The Fair Trading Commission (FTC) is a tripartite body and stands unique in this regard relative to other regional regulators. Dr. Marsha Atherley-Ikechi, the CEO, explained that the FTC is comprised of three divisions: Consumer Protection; Utility Regulation; and Fair Competition. It is in this regard that it cannot, as a whole, be considered a consumer protection agency.
The Commission has the responsibility to ensure effective competition amongst businesses, consider the needs of the consumer and the regulated utility companies while executing the mandate of Government. This was a point recently made by Dr. Atherley-Ikechi, during an interview on CBC TV’s One on One, as the organisation prepares to hear arguments from the Barbados Light and Power Co. Ltd. (BLPC) and eight intervenors.

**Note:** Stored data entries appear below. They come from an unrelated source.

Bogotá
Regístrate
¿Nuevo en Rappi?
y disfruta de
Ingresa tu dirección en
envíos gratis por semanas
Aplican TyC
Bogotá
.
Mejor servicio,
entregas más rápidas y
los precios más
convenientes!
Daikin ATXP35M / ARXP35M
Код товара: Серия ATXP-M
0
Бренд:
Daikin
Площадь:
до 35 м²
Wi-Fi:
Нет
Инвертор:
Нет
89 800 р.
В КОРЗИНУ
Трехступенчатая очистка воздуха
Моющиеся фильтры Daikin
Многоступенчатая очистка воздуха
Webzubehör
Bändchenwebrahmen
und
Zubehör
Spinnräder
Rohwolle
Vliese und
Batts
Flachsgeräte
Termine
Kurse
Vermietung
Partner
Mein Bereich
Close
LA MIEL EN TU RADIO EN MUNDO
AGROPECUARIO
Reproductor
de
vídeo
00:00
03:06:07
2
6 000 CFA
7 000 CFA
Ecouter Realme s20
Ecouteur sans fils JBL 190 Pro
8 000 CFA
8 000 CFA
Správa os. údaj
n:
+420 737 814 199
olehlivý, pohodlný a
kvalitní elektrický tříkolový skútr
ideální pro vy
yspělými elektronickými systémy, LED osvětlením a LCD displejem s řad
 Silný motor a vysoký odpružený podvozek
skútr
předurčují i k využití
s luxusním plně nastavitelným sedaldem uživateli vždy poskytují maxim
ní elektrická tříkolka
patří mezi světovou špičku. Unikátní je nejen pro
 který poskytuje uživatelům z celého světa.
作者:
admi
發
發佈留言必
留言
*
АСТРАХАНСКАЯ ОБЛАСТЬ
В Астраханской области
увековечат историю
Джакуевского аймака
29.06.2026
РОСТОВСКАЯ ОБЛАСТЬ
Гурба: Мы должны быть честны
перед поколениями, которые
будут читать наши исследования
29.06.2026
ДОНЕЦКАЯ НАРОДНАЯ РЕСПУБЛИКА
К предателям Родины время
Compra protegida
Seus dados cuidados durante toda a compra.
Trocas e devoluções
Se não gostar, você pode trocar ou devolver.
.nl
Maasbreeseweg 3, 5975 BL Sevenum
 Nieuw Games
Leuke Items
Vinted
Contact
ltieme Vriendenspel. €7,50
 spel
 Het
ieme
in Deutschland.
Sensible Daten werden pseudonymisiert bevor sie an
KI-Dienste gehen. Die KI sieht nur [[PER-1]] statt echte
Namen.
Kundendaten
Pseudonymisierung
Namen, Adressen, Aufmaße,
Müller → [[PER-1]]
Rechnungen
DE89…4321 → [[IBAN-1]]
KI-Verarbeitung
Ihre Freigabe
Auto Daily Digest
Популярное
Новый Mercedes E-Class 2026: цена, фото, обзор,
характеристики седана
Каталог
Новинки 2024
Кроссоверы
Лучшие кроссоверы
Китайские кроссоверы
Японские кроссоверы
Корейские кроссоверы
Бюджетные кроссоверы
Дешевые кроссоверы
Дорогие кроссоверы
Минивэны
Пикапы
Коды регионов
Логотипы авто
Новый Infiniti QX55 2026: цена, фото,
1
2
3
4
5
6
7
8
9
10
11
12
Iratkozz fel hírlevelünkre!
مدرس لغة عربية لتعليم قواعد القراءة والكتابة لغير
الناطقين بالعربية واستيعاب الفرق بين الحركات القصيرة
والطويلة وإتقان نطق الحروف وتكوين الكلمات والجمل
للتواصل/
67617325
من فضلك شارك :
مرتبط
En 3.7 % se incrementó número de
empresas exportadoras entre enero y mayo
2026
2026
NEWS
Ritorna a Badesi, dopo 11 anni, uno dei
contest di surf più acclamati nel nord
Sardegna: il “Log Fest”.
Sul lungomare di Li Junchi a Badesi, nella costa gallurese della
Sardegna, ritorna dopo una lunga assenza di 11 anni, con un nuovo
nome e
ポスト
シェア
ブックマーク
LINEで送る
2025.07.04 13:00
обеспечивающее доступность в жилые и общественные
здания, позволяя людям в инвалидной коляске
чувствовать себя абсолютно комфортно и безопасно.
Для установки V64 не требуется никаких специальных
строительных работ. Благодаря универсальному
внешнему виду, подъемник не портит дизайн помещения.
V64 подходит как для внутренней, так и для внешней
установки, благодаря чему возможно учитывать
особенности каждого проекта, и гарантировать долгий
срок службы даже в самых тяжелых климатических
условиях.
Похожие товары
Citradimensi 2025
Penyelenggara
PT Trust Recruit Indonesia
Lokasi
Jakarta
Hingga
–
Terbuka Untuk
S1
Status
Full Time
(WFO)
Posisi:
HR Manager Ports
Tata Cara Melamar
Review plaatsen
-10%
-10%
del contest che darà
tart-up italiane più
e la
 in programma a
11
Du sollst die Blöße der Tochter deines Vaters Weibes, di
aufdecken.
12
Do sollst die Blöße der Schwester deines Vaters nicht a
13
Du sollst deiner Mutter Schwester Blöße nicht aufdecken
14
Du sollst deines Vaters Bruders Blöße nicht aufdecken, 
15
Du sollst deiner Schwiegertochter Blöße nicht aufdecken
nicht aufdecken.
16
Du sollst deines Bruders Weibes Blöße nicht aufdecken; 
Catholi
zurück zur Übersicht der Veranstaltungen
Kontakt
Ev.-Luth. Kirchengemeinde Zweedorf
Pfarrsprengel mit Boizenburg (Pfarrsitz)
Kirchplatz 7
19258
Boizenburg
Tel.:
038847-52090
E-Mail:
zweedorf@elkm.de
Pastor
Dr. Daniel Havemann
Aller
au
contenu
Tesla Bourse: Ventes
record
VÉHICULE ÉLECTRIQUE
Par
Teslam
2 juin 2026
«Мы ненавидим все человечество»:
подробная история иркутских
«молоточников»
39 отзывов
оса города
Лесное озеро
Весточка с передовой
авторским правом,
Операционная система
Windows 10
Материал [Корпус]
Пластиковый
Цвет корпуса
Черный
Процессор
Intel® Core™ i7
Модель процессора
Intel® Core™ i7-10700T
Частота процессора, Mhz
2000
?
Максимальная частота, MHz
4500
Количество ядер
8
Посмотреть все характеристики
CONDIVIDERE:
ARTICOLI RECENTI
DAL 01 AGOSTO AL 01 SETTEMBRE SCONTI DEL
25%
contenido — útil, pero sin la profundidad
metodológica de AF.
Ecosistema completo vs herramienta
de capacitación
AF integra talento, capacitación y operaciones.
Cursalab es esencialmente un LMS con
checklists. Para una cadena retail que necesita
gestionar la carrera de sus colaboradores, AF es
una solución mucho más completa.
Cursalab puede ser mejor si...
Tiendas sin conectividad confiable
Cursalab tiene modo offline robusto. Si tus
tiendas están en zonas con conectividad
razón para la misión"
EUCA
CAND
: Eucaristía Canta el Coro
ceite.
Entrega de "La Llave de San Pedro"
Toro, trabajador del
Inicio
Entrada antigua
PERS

She said: “In all that we do, we must balance the interests of the consumer, while ensuring the utility companies are effectively providing the necessary service to the same consumer.” She added: “The relationship among these two groups is symbiotic as each requires the other.” “Our role is to make sure there is a fair playing field for the consumer and utility to operate while simultaneously ensuring the Government’s mandate is met.”
Dr. Atherley-Ikechi admitted that striking the perfect balance between the interests of a utility company and the consumer is not easy to achieve, especially in the current environment, and she stressed that the FTC must ensure that a level of equity prevails.
The FTC is preparing to hear submissions by the BLPC and intervenors for a review of electricity rates. This is the first such hearing in 12 years.